Creamy Sweet potato & butternut squash soup. Makes 4 servings (425 ml) 126 cals bowl.
You can cook Creamy Sweet potato & butternut squash soup. Makes 4 servings (425 ml) 126 cals bowl using 10 ingredients and 5 steps. Here is how you cook that.
Ingredients of Creamy Sweet potato & butternut squash soup. Makes 4 servings (425 ml) 126 cals bowl
- It’s 700 grams of mixed sweet potato & butternut squash. i used tesco pre cut.
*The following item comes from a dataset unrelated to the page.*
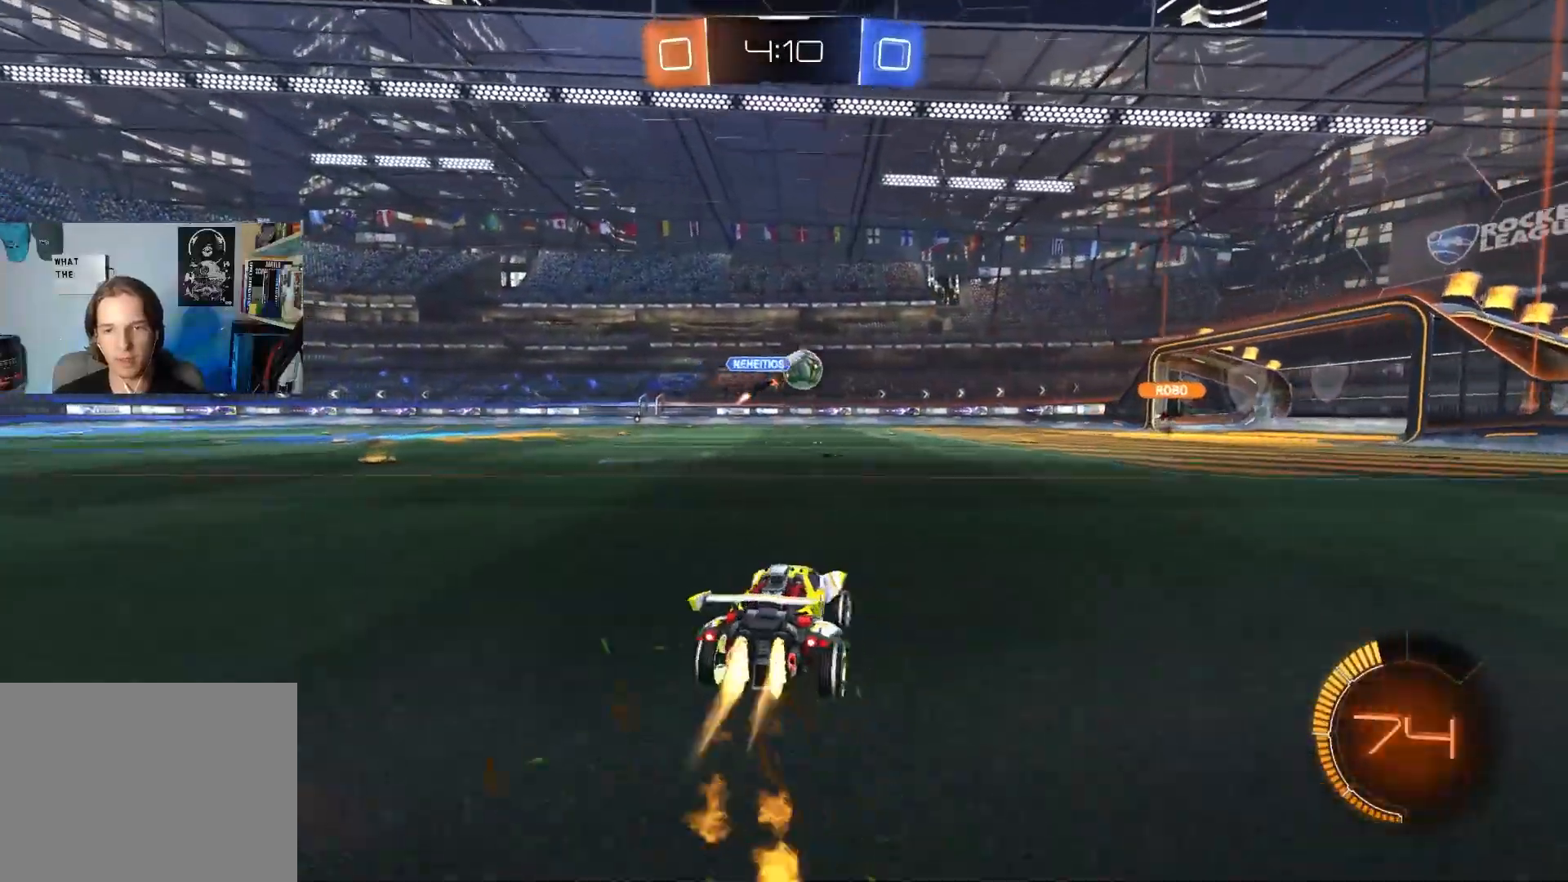
{"buttons": ["CIRCLE", "R2"], "left_stick": "center", "right_stick": "center", "events": [[50, "left_stick", "center"], [217, "left_stick", "right"], [317, "left_stick", "center"]]}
- You need 100 grams of red onion chopped.
- It’s 100 grams of carrot peeled & diced.
- It’s 100 grams of celery washed & chopped.
- Prepare 1 of veg cube i used knorr.
- It’s 1 of bit chilli powder.
- Prepare 15 ml of lemon juice.
- It’s 800 ml of hot water.
- You need 100 ml of hot or cold water. depends if serving straight away, thickness or poppin in fridge.
- It’s 100 ml of half fat coconut milk i used blue dragon.
Creamy Sweet potato & butternut squash soup. Makes 4 servings (425 ml) 126 cals bowl step by step
- Add following to slow cooker in order, add hot water then stock crumbled stock cube & spices, stir pop lid on & cook for about 45 mins until veg cooked..
- When veg is cooked, blend with hand blender until smooth. If too thick add that extra 100 ml water, use hot is serving straight away..
- Add coconut milk then blend in..
- Divide into bowls & serve. If saving pop into bowls, cool lid and keep in the fridge for up to 4 days…
- Nutrition for whole batch. Total fat 12…sat 8… Poly 1…. Sodium 142… Potassium 262… Carbs 83… Fibre 20… Sugar 64… Protein 10… Vitamin A 269… Vitamin C 21… Calcium 4.